# About this task
In the NanoSight text below, condense the paragraph that begins "A highlight of the meeting" into a short bulleted list that keeps its main facts.

# Text excerpt
"""

A highlight of the meeting was the second annual Business, Innovation and Entrepreneurship competition recognising the top three innovative organisations from the UK's emerging technologies community. Salisbury-based company, NanoSight, was named in the final short list of six companies for the 2009 Business Innovation Awards. These are given in three categories: life sciences & healthcare, energy & environment and materials & devices.
This position puts NanoSight at the forefront of the UK's most successful nanotechnology companies. It has achieved this through successful proof of technology and resultant sales of more than 200 systems to industry and academia worldwide in just three years since shipments began.
This is interesting to report when so much has been promised for the future of nanotechnology since the Royal Society published its report on "Nanoscience and nanotechnologies; opportunities and uncertainties" back in 2004. Five years on, in July this year, the Responsible NanoForum presented a new report, "A beacon or just a landmark?" It concluded how little substantive progress has been made.
Against this general lack of progress, NanoSight stands out as an exception. Speaking at the NanoForum, NanoSight founder and chief technical officer, Dr Bob Carr, recalled how the world has progressed and has embraced the work of NanoSight. Talking about his experiences at NanoStrand in Paris, 2006, Carr said "we were a lost voice saying we can help. Now, speaking again to nanotechnology leaders, I have been proved right based on our years of application-focused developments and an established user base. Our position is now one of being able to contribute to filling some of the gaps in nanometrology right now."
NanoSight is actively collaborating with the National Physical Laboratory who are assessing NanoSight's capability to visualize and report on the characterization of nanoparticles in liquids. Carr adds "we anticipate a supportive report from NPL, after an intensive 6-month review of NanoSight's capability". This underscores the fundamental statements of Lord Kelvin made in May 1883 to the Institution of Civil Engineers. Kelvin asserted that "to measure is to know" and "if you cannot measure it, you cannot improve it." Finally, he said "and when you can measure what you are speaking about and express it in numbers, you know something about it."

"""

# Records shown
"""

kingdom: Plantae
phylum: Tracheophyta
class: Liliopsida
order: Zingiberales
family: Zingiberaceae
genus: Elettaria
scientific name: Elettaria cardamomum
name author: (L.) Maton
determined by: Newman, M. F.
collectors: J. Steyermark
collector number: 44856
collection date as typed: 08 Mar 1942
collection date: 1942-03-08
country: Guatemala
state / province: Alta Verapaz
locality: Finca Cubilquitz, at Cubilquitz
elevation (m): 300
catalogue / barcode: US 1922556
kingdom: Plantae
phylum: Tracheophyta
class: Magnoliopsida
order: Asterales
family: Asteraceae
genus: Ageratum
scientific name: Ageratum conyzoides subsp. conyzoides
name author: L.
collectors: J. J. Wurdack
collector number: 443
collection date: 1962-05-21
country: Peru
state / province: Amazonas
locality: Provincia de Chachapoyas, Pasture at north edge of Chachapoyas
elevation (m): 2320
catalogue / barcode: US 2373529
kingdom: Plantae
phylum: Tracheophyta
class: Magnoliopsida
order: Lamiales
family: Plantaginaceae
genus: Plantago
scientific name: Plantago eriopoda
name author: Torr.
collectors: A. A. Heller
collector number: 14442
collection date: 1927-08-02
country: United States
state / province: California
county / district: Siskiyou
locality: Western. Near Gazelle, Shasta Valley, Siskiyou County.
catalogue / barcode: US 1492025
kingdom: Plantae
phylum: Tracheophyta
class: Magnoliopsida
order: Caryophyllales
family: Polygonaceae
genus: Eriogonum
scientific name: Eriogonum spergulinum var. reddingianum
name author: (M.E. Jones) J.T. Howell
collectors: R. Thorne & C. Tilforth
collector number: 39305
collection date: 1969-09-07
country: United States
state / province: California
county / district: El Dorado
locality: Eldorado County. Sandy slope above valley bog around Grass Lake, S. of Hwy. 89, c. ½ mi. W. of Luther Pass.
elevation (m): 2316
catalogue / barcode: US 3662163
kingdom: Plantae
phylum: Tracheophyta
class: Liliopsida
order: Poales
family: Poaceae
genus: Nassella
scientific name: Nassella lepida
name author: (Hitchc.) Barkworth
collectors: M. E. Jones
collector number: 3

"""

# Finished exercise
- The meeting featured the second annual Business, Innovation and Entrepreneurship competition, which recognized the top three innovative organizations in the UK's emerging technologies community.
- NanoSight, a company based in Salisbury, made the final shortlist of six companies for the 2009 Business Innovation Awards.
- The awards are given in three categories: life sciences & healthcare, energy & environment, and materials & devices.